I have a PHP script (running on a Linux server) that ouputs the names of some files on the server. It outputs these file names in a simple text-only format.
This output is read from a VB.NET program by using HttpWebRequest, HttpWebResponse, and a StreamReader.
The problem is that some of the file names being output contain… unusual characters. Specifically, the ‘section’ symbol (§).
If I view the output of the PHP script in a web browser, the symbol appears fine.
But when I read the output of the PHP script into my .NET program, the symbol doesn’t appear correctly (it appears as a generic ‘block’ symbol).
I’ve tried all the different character encoding options that you can use when reading the response stream (from the HttpWebResponse). I’ve tried outputting the stream directly to a text file (no good), displaying it in a TextBox (no good), and even when viewing the results directly in the Visual Studio debugger, the character appears as a block instead of as the ‘section’ symbol.
I’ve examined the output in a hex editor (as suggested by a related question, ‘how do you troubleshoot character encoding problems.’
When I write out the section symbol (§) from .NET itself, the hex bytes I see representing it are ‘c2 a7’ (makes sense if it’s unicode, right? requires two bytes?). When I write out the output from the PHP script directly to a file and examine that with a hex editor, the symbol shows up as ‘ef bf bd’ – three bytes instead of two?
I’m at a loss as to what to do – if I need to specify some other character encoding, or if I’m missing something obvious about this.
Here’s the code that’s used to get the output of the PHP script (VB-style comments modified so they appear correctly on this site):
Dim myRequest As HttpWebRequest = WebRequest.Create('http://www.example.com/sample.php') Dim myResponse As HttpWebResponse = myRequest.GetResponse() // read the response stream Dim myReader As New StreamReader(myResponse.GetResponseStream()) // read the entire output in one block (just as an example) Dim theOutput as String = myReader.ReadToEnd()
Any ideas?
- Am I using the wrong kind of StreamReader? (I’ve tried passing the character encoding in the call to create the new StreamReader – I’ve tried all the ones that are in System.Text.Encoding – UTF-8, UTF-7, ASCII, UTF-32, Unicode, etc.)

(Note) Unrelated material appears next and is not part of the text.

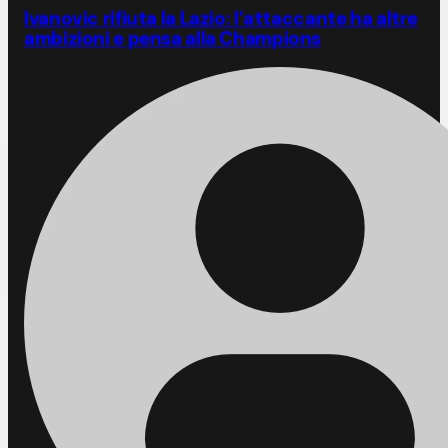
Ivanovic rifiuta la Lazio: l’attaccante ha altre
ambizioni e pensa alla Champions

- Should I be using a different method for reading the output of the PHP script?
- Is there something I should be doing different on the PHP-side when outputting the text?
UPDATED INFO:
- The output from PHP is specifically encoded UTF-8 by calling:
utf8_encode($file); - When I wrote out the symbol from .NET, I copied and pasted the symbol from the Character Map app in Windows. I also copied & pasted it directly from the file’s name (in Windows) and from this web page itself – all gave the same hex value when written out (c2 a7).

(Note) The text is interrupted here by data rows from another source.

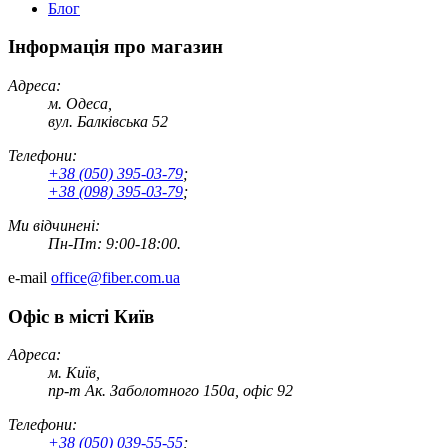
Блог
Інформація про магазин
Адреса:
м. Одеса,
вул. Балківська 52
Телефони:
+38 (050) 395-03-79
;
+38 (098) 395-03-79
;
Ми відчинені:
Пн-Пт: 9:00-18:00.
e-mail
office@fiber.com.ua
Офіс в місті Київ
Адреса:
м. Київ,
пр-т Ак. Заболотного 150а, офіс 92
Телефони:
+38 (050) 039-55-55
;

- Yes, the ‘section symbol’ I’m talking about is U+00A7 (ALT+0167 on Windows, according to Character Map).
- The content-type is set explicitly via
header('Content-Type: text/html; charset=utf-8');right at the beginning of the PHP script.
UPDATE:
Figured it out myself, but I couldn’t have done it without the help from the people who answered. Thank you!
Figured it out!!
Like so many things, it’s simple in retrospect!
Jon Skeet was correct – it was meant to be UTF-8, but definitely wasn’t.
Turns out, in the original script I was using (before I stripped it down to make it simpler to debug), there was some additional text output by the script which was not wrapped in a
utf8_encode()call. This caused the entire page to be output in ISO-8859-1 instead of UTF-8.I noticed this when I checked my testing script’s ‘encoding’ property (in Firefox, ‘View Page Info’). It was UTF-8 for the testing script, but ISO-8859-1. The production script also printed the date of the file; this was not wrapped in a call to utf8_encode – and that caused the entire output to change to ISO-08859-1.
[Insert sound of me slapping my forehead here]
Thanks to everyone who answered! You were very helpful!